WHI scientists found that estrogen alone caused a significant increase in the risk of ischemic stroke (when blood flow to part of the brain is blocked), but not in hemorrhagic stroke (when blood leaks into part of the brain). Out of 10,000 women per year, 38 in the estrogen alone group, compared with 25 in the placebo group, on average, had an ischemic stroke each year. They did not find that the risk for stroke was different when they compared the risk by subgroup, such as by race/ethnicity, age, smoking status, hypertension status, or prior cardiovascular disease.

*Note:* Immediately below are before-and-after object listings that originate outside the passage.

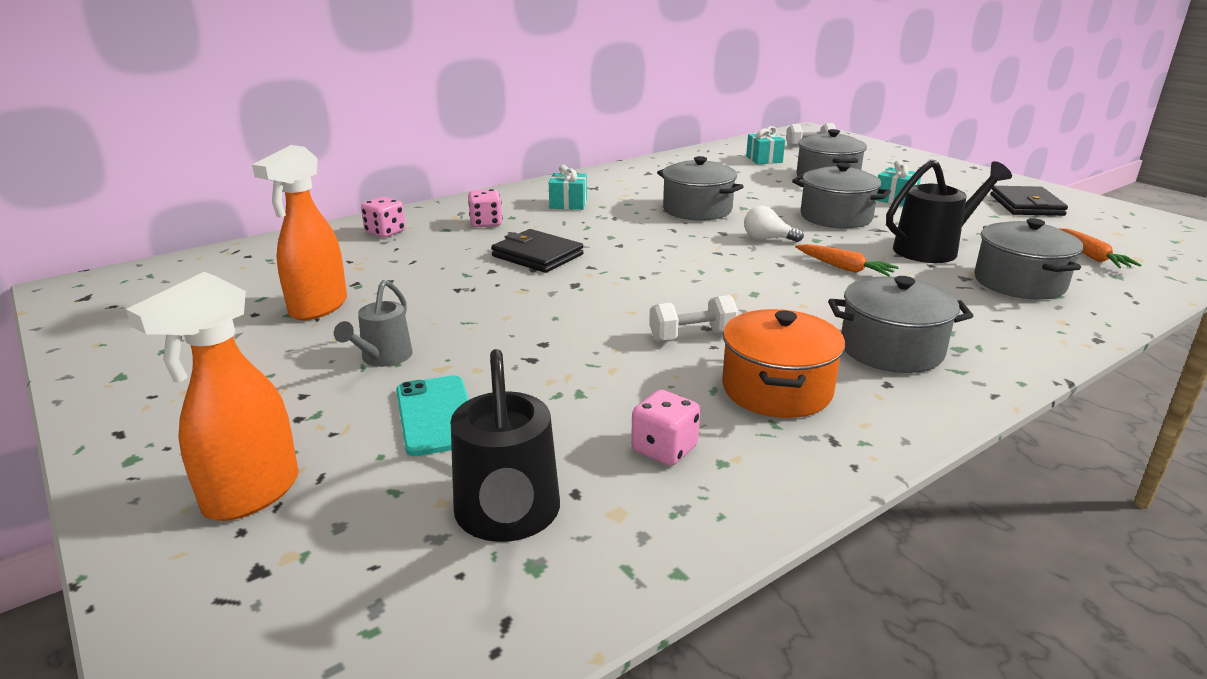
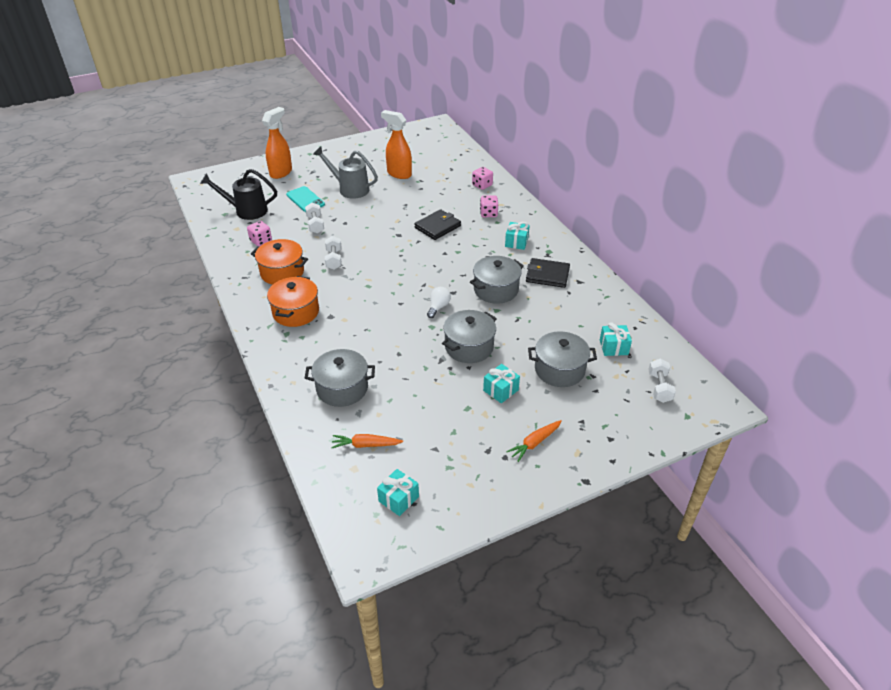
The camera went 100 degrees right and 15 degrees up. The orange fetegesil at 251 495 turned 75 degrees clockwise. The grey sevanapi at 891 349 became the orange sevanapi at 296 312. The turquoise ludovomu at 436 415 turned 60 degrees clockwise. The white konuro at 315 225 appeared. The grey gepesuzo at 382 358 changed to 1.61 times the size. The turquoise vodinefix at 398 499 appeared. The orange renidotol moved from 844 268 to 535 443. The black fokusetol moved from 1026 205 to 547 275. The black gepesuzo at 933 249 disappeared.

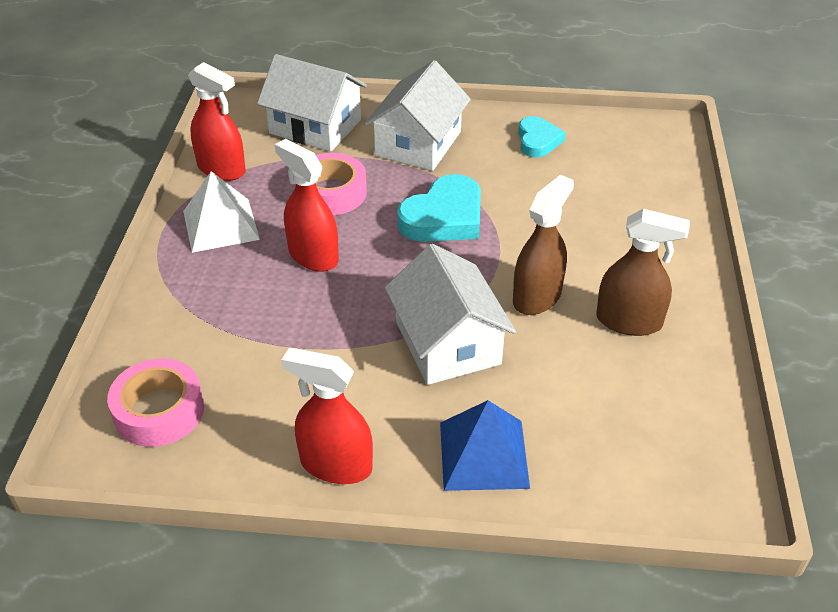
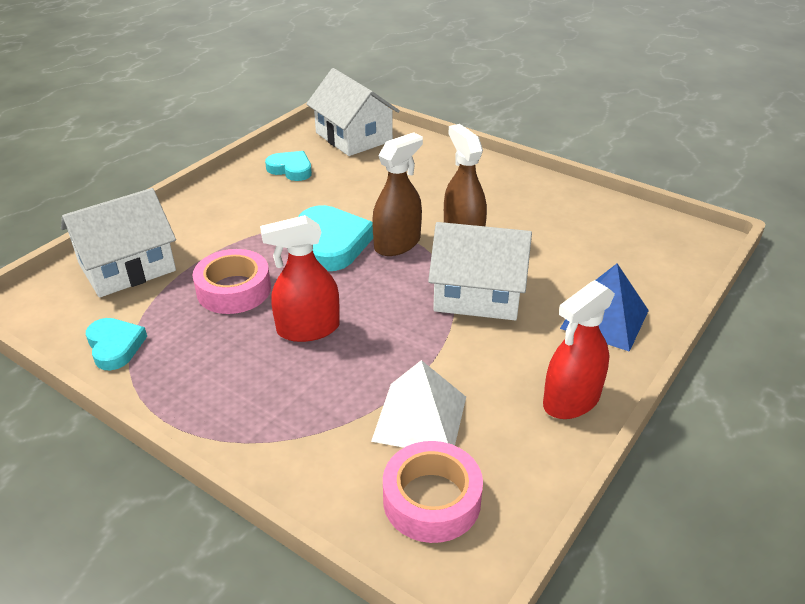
The camera went 60 degrees left and 5 degrees down. The red fetegesil at 221 169 was replaced by the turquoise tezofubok at 115 346. The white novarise moved from 418 143 to 354 137. The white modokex moved from 221 225 to 419 418. The brown fetegesil moved from 629 321 to 397 244.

Results from the WHI Estrogen plus Progestin Trial in 2002 showed that estrogen with progestin increased the risk for stroke in postmenopausal women. The similarity in results from the two WHI Hormone Trials (Estrogen plus Progestin and E-Alone) strengthens the finding that ischemic stroke risk is higher for women taking the active study pills and implies that estrogen (as opposed to progestin) is the more likely cause. Many women, particularly those who have had a hysterectomy, use estrogen alone therapy for menopausal symptom relief, often for many years. A decision to prescribe or use estrogen therapy should consider the risk of stroke along with the other known risks and benefits of taking estrogen.